CIB Expanding EV Charging Infrastructure

On November 16, the Canada Infrastructure Bank announced an up to $210 million financing agreement with Parkland to strategically expand its electric vehicle (EV) charging network in communities across Canada. The agreement paves the way for the installation of up to 2,000 new charging ports at up to 400 sites.

Solar Power Investment in Oakville, Ontario

On November 16, Minister Anita Anand announced the Oakville Trafalgar Community Centre (OTCC) is more energy efficient and costs less to run with the installation of a solar power system on the community centre and parking garage roof. Thanks to the combined investment of more than $1.6 million from the federal government and the Town of Oakville.
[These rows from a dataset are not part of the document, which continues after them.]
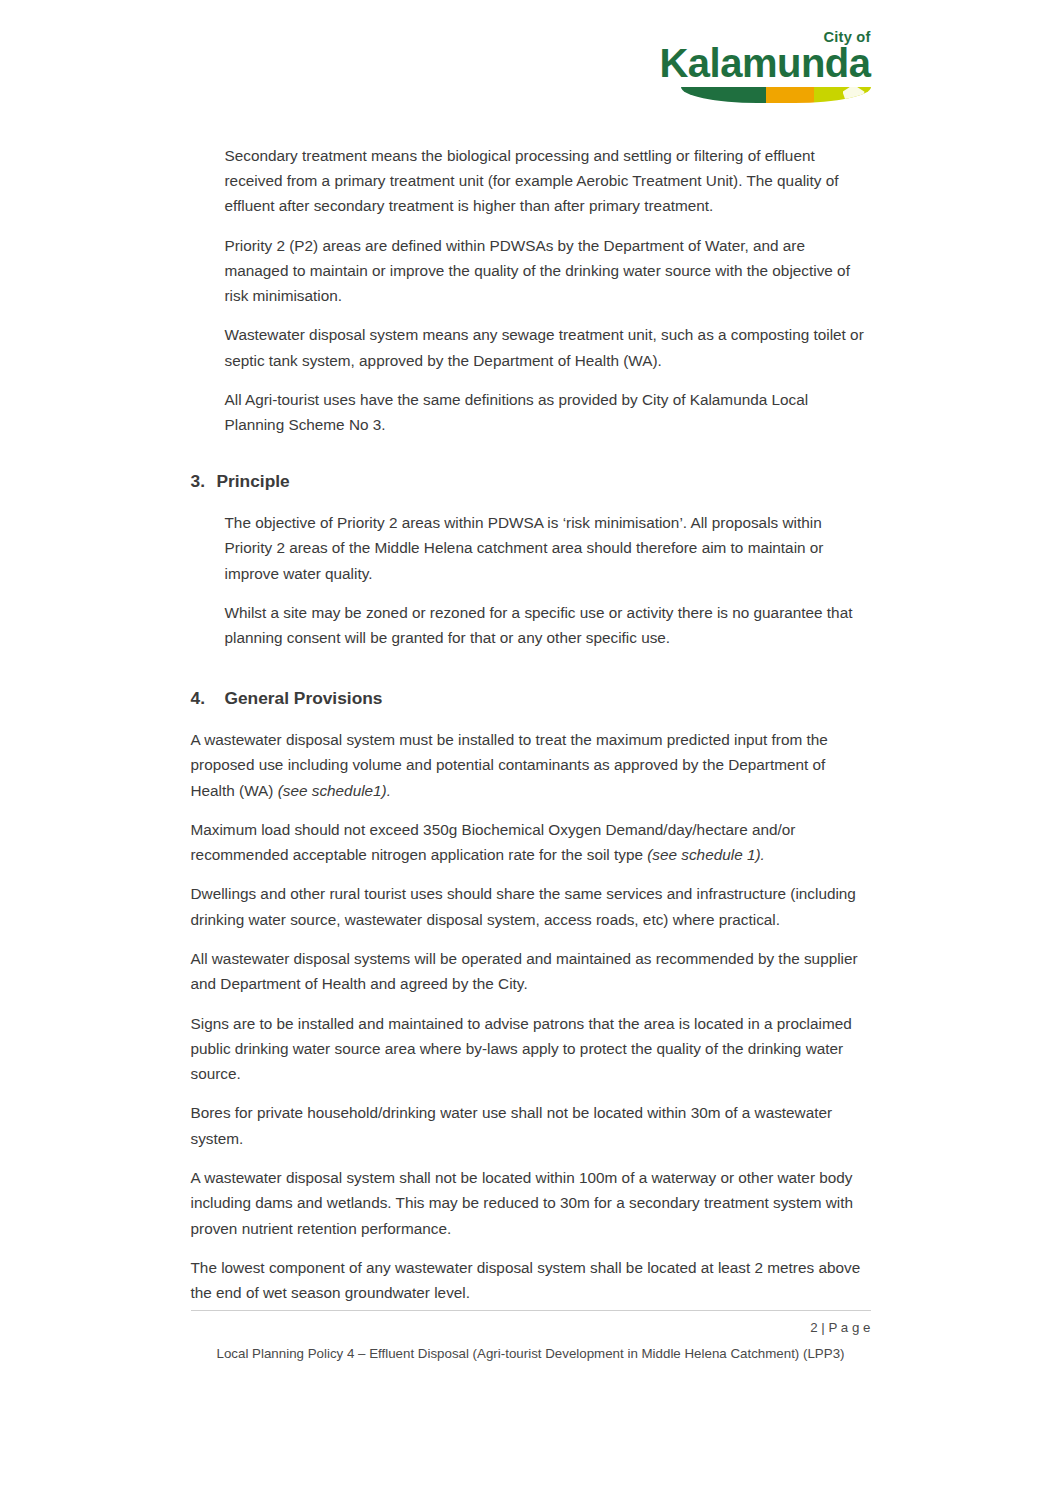City of Kalamunda
Secondary treatment means the biological processing and settling or filtering of effluent received from a primary treatment unit (for example Aerobic Treatment Unit). The quality of effluent after secondary treatment is higher than after primary treatment.
Priority 2 (P2) areas are defined within PDWSAs by the Department of Water, and are managed to maintain or improve the quality of the drinking water source with the objective of risk minimisation.
Wastewater disposal system means any sewage treatment unit, such as a composting toilet or septic tank system, approved by the Department of Health (WA).
All Agri-tourist uses have the same definitions as provided by City of Kalamunda Local Planning Scheme No 3.
3. Principle
The objective of Priority 2 areas within PDWSA is ‘risk minimisation’. All proposals within Priority 2 areas of the Middle Helena catchment area should therefore aim to maintain or improve water quality.
Whilst a site may be zoned or rezoned for a specific use or activity there is no guarantee that planning consent will be granted for that or any other specific use.
4. General Provisions
A wastewater disposal system must be installed to treat the maximum predicted input from the proposed use including volume and potential contaminants as approved by the Department of Health (WA) (see schedule1).
Maximum load should not exceed 350g Biochemical Oxygen Demand/day/hectare and/or recommended acceptable nitrogen application rate for the soil type (see schedule 1).
Dwellings and other rural tourist uses should share the same services and infrastructure (including drinking water source, wastewater disposal system, access roads, etc) where practical.
All wastewater disposal systems will be operated and maintained as recommended by the supplier and Department of Health and agreed by the City.
Signs are to be installed and maintained to advise patrons that the area is located in a proclaimed public drinking water source area where by-laws apply to protect the quality of the drinking water source.
Bores for private household/drinking water use shall not be located within 30m of a wastewater system.
A wastewater disposal system shall not be located within 100m of a waterway or other water body including dams and wetlands. This may be reduced to 30m for a secondary treatment system with proven nutrient retention performance.
The lowest component of any wastewater disposal system shall be located at least 2 metres above the end of wet season groundwater level.
2 | P a g e
Local Planning Policy 4 – Effluent Disposal (Agri-tourist Development in Middle Helena Catchment) (LPP3)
Public Transit Investment in Saskatoon

On November 16, Minister Jenna Sudds announced that five infrastructure projects in Saskatoon will increase access to leisure activities, as well as high frequency and reliable transit thanks to the combined investment of more than $151.9 million from the governments of Canada and Saskatchewan, along with the City of Saskatoon. Development of Saskatoon’s Bus Rapid Transit (BRT) will be launched with four different projects. The City will also receive funding to construct a new leisure centre in the Holmwood Sector.

Bridge Funding over the Kicking Horse River in BC

Two bridges crossing Kicking Horse River will receive upgrades that make them more resilient to the impacts of climate change, thanks to a combined investment of more than $89.6 million from the governments of Canada and British Columbia. Announced by Member of Parliament John Aldag and Minister Rob Fleming, this project will reduce the risk of damage to essential infrastructure in Golden caused by climate-related events. Kicking Horse Bridges 1 and 2 cross the river on Highway 95 and act as the sole link for vehicles between the north and south sides of Golden.
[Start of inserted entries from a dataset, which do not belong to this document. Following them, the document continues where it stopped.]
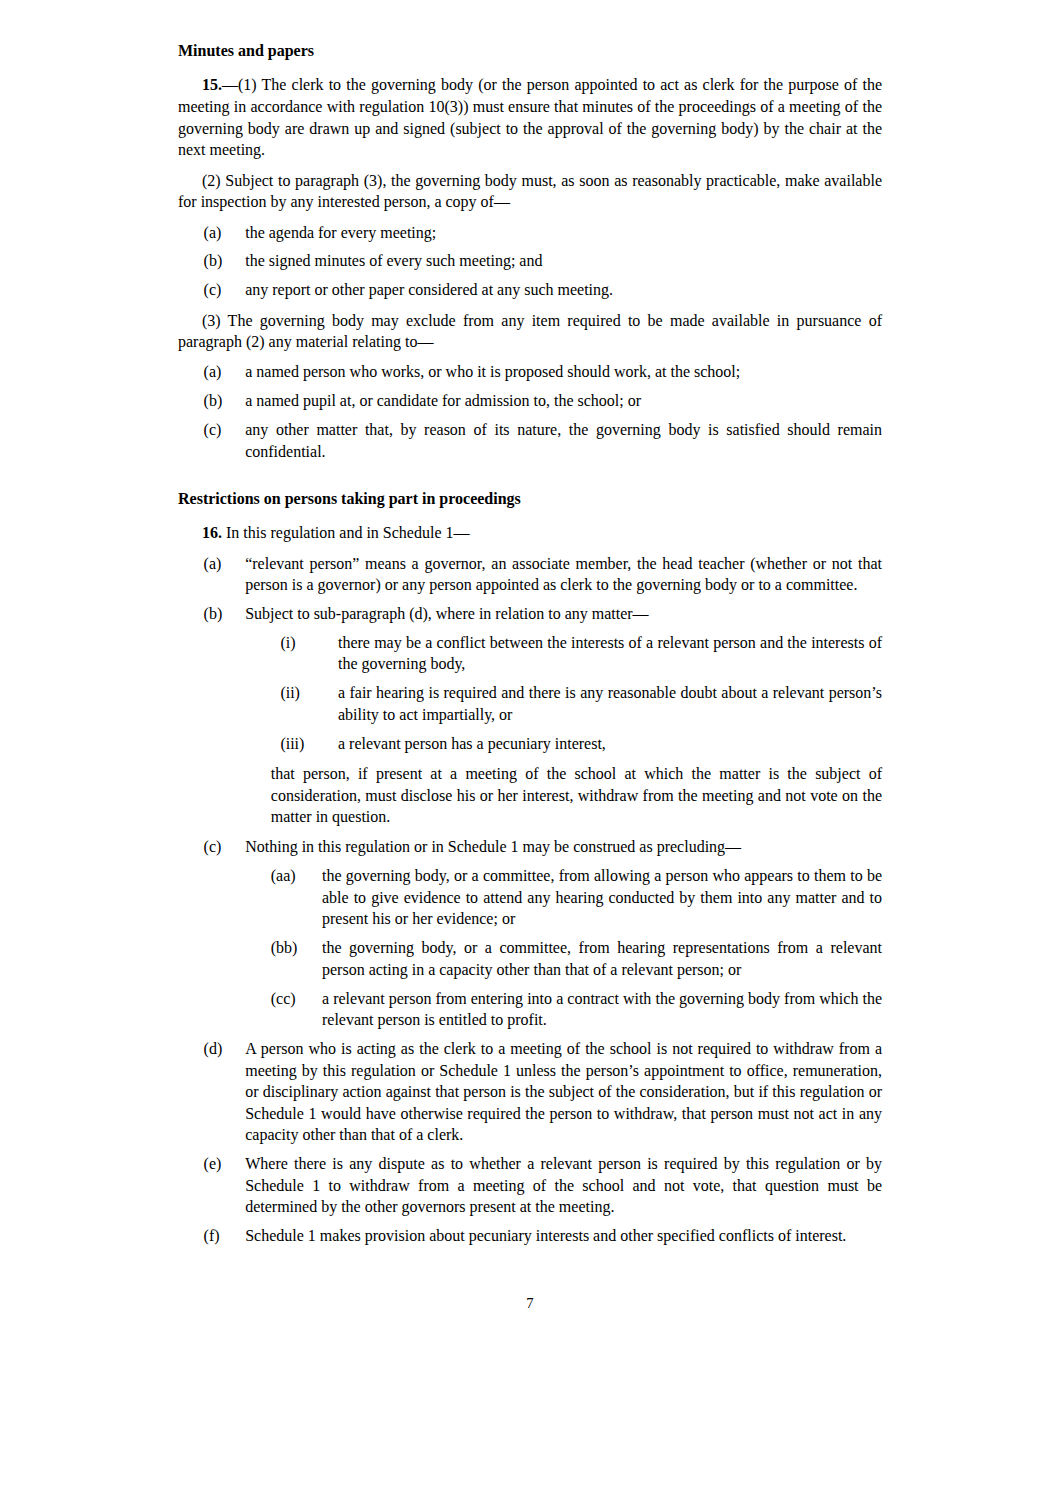Minutes and papers
15.—(1) The clerk to the governing body (or the person appointed to act as clerk for the purpose of the meeting in accordance with regulation 10(3)) must ensure that minutes of the proceedings of a meeting of the governing body are drawn up and signed (subject to the approval of the governing body) by the chair at the next meeting.
(2) Subject to paragraph (3), the governing body must, as soon as reasonably practicable, make available for inspection by any interested person, a copy of—
(a) the agenda for every meeting;
(b) the signed minutes of every such meeting; and
(c) any report or other paper considered at any such meeting.
(3) The governing body may exclude from any item required to be made available in pursuance of paragraph (2) any material relating to—
(a) a named person who works, or who it is proposed should work, at the school;
(b) a named pupil at, or candidate for admission to, the school; or
(c) any other matter that, by reason of its nature, the governing body is satisfied should remain confidential.
Restrictions on persons taking part in proceedings
16. In this regulation and in Schedule 1—
(a)“relevant person” means a governor, an associate member, the head teacher (whether or not that person is a governor) or any person appointed as clerk to the governing body or to a committee.
(b) Subject to sub-paragraph (d), where in relation to any matter—
(i) there may be a conflict between the interests of a relevant person and the interests of the governing body,
(ii) a fair hearing is required and there is any reasonable doubt about a relevant person’s ability to act impartially, or
(iii) a relevant person has a pecuniary interest,
that person, if present at a meeting of the school at which the matter is the subject of consideration, must disclose his or her interest, withdraw from the meeting and not vote on the matter in question.
(c) Nothing in this regulation or in Schedule 1 may be construed as precluding—
(aa) the governing body, or a committee, from allowing a person who appears to them to be able to give evidence to attend any hearing conducted by them into any matter and to present his or her evidence; or
(bb) the governing body, or a committee, from hearing representations from a relevant person acting in a capacity other than that of a relevant person; or
(cc) a relevant person from entering into a contract with the governing body from which the relevant person is entitled to profit.
(d) A person who is acting as the clerk to a meeting of the school is not required to withdraw from a meeting by this regulation or Schedule 1 unless the person’s appointment to office, remuneration, or disciplinary action against that person is the subject of the consideration, but if this regulation or Schedule 1 would have otherwise required the person to withdraw, that person must not act in any capacity other than that of a clerk.
(e) Where there is any dispute as to whether a relevant person is required by this regulation or by Schedule 1 to withdraw from a meeting of the school and not vote, that question must be determined by the other governors present at the meeting.
(f) Schedule 1 makes provision about pecuniary interests and other specified conflicts of interest.
7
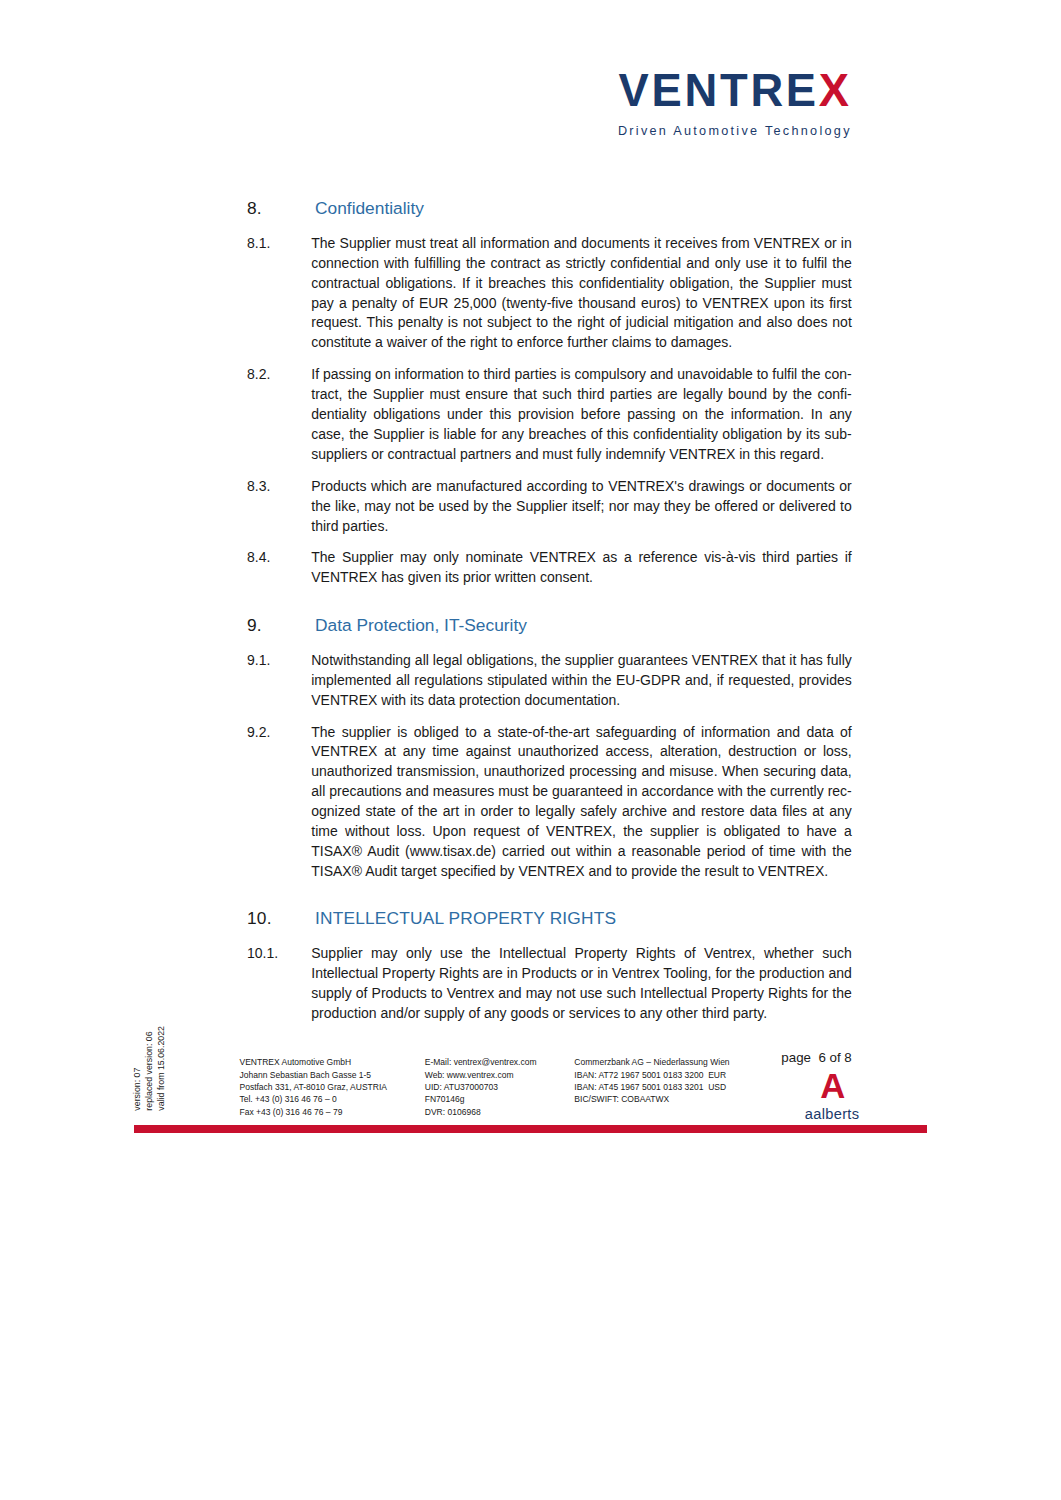VENTREX
Driven Automotive Technology
8. Confidentiality
8.1.
The Supplier must treat all information and documents it receives from VENTREX or in connection with fulfilling the contract as strictly confidential and only use it to fulfil the contractual obligations. If it breaches this confidentiality obligation, the Supplier must pay a penalty of EUR 25,000 (twenty-five thousand euros) to VENTREX upon its first request. This penalty is not subject to the right of judicial mitigation and also does not constitute a waiver of the right to enforce further claims to damages.
8.2.
If passing on information to third parties is compulsory and unavoidable to fulfil the contract, the Supplier must ensure that such third parties are legally bound by the confidentiality obligations under this provision before passing on the information. In any case, the Supplier is liable for any breaches of this confidentiality obligation by its sub-suppliers or contractual partners and must fully indemnify VENTREX in this regard.
8.3.
Products which are manufactured according to VENTREX's drawings or documents or the like, may not be used by the Supplier itself; nor may they be offered or delivered to third parties.
8.4.
The Supplier may only nominate VENTREX as a reference vis-à-vis third parties if VENTREX has given its prior written consent.
9. Data Protection, IT-Security
9.1.
Notwithstanding all legal obligations, the supplier guarantees VENTREX that it has fully implemented all regulations stipulated within the EU-GDPR and, if requested, provides VENTREX with its data protection documentation.
9.2.
The supplier is obliged to a state-of-the-art safeguarding of information and data of VENTREX at any time against unauthorized access, alteration, destruction or loss, unauthorized transmission, unauthorized processing and misuse. When securing data, all precautions and measures must be guaranteed in accordance with the currently recognized state of the art in order to legally safely archive and restore data files at any time without loss. Upon request of VENTREX, the supplier is obligated to have a TISAX® Audit (www.tisax.de) carried out within a reasonable period of time with the TISAX® Audit target specified by VENTREX and to provide the result to VENTREX.
10. Intellectual Property Rights
10.1.
Supplier may only use the Intellectual Property Rights of Ventrex, whether such Intellectual Property Rights are in Products or in Ventrex Tooling, for the production and supply of Products to Ventrex and may not use such Intellectual Property Rights for the production and/or supply of any goods or services to any other third party.
page 6 of 8
version: 07
replaced version: 06
valid from 15.06.2022
VENTREX Automotive GmbH
Johann Sebastian Bach Gasse 1-5
Postfach 331, AT-8010 Graz, AUSTRIA
Tel. +43 (0) 316 46 76 – 0
Fax +43 (0) 316 46 76 – 79
E-Mail: ventrex@ventrex.com
Web: www.ventrex.com
UID: ATU37000703
FN70146g
DVR: 0106968
Commerzbank AG – Niederlassung Wien
IBAN: AT72 1967 5001 0183 3200 EUR
IBAN: AT45 1967 5001 0183 3201 USD
BIC/SWIFT: COBAATWX
A
aalberts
Funding for Four Public Transit Projects in Trois-Rivières

The Société de transport de Trois-Rivières (STTR) is one step closer to the complete electrification of its bus fleet, thanks to a federal investment of more than $33.2 million from the Government of Canada to support four public transit projects in Trois-Rivières. Announced by Minister Sean Fraser, Minister Pablo Rodriguez, and the Chairman for STTR’s Board of Directors, Michel Byette, these projects will benefit the community by improving the current public transit network to make it more reliable, efficient, and greener.
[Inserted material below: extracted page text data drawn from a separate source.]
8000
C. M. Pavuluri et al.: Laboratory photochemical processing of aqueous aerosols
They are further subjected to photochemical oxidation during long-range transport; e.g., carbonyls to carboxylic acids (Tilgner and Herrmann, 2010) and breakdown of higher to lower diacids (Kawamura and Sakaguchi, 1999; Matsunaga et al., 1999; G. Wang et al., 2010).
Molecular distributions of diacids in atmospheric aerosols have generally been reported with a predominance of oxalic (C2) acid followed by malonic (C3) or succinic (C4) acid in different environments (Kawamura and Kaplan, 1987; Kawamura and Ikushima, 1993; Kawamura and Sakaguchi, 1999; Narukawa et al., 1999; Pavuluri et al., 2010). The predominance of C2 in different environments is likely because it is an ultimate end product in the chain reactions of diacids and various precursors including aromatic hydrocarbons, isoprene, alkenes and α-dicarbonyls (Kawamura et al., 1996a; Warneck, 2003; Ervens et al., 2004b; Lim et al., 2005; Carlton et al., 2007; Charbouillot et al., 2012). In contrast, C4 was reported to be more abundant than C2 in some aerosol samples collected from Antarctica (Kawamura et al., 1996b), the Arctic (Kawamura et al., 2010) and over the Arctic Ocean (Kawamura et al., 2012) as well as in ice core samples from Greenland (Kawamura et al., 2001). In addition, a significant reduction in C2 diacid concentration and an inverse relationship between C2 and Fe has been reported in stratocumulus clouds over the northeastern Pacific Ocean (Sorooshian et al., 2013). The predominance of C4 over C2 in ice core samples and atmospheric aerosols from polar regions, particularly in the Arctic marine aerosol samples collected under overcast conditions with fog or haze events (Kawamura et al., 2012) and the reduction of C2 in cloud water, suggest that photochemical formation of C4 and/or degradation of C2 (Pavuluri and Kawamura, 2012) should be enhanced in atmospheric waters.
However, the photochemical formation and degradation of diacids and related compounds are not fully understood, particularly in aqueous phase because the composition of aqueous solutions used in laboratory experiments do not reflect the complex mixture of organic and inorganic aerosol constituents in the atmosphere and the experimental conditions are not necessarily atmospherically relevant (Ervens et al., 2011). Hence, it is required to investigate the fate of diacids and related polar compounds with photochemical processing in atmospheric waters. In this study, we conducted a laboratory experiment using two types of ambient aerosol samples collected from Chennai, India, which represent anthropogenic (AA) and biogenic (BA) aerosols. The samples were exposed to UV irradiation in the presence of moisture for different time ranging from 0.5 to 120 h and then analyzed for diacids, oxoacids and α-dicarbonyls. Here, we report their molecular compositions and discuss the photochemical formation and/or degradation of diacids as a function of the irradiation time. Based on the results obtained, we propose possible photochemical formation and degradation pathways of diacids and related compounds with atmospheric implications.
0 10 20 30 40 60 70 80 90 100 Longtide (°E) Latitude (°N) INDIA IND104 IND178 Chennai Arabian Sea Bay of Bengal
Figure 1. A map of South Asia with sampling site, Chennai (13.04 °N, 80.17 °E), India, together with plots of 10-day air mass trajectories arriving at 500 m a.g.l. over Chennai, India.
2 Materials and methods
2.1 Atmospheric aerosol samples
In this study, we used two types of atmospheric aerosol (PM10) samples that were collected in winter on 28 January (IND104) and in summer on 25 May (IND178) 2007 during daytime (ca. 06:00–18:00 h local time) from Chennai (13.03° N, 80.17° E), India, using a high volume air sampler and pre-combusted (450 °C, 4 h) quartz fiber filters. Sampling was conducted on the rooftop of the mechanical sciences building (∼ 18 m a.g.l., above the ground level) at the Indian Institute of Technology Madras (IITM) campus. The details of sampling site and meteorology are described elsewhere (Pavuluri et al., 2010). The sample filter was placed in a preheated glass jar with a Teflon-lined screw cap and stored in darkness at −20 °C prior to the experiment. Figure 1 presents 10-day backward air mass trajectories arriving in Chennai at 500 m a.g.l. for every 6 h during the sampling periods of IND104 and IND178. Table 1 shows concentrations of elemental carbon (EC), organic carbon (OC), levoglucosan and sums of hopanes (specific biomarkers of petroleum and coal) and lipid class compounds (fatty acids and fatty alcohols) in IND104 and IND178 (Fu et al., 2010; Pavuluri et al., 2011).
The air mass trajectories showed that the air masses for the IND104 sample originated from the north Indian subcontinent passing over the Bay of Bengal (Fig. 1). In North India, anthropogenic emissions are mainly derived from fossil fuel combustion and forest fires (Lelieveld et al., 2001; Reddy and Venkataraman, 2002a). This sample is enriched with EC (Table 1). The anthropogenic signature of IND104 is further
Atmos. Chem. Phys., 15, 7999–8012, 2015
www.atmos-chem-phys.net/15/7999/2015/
Transit Centre Upgrades in Port Coquitlam

More transit users will benefit from improved transit infrastructure in Port Coquitlam, thanks to the combined investment of $31.1 million from the Government of Canada and TransLink. Announced by MP Ron McKinnon, MLA Mike Farnworth, and Kevin Quinn, CEO of TransLink, this project will upgrade the Port Coquitlam Transit Centre (PTC) and provide commuters with improved transportation options.

Causeway Improvements in East Chester, Nova Scotia

The Graves Island Provincial Park causeway will be widened and raised thanks to a combined investment of $2 million from the governments of Canada and Nova Scotia. Announced by Minister Sean Fraser and Minister Tory Rushton, this project will significantly reduce economic losses and maintain access to the island via the causeway.

Wastewater Enhancements in Daajing Giids, BC

Daajing Giids will improve compliance with regulatory wastewater requirements and enhance its capacity to protect fish and shellfish habitat, thanks to the combined investment of more than $1.5 million from the governments of Canada and British Columbia and the Village of Daajing Giids. Announced by Minister Sean Fraser, Minister Anne Kang, and Mayor Lisa Pineault, this project will safeguard the health of the community and nearby ecosystems.

Funding for New Roundabout in Truro, Nova Scotia

There will be a new roundabout at the intersection of McClures Mills Road and Willow Street in Truro thanks to the combined investment of $2.8 million from the Government of Canada, the Government of Nova Scotia, and the Town of Truro. Announced by David Ritcey, Member of the Legislative Assembly for Truro-Bible Hill-Millbrook-Salmon River, and Bill Mills, Mayor of the Town of Truro, this project will ensure a safer and quicker commute for residents of Truro.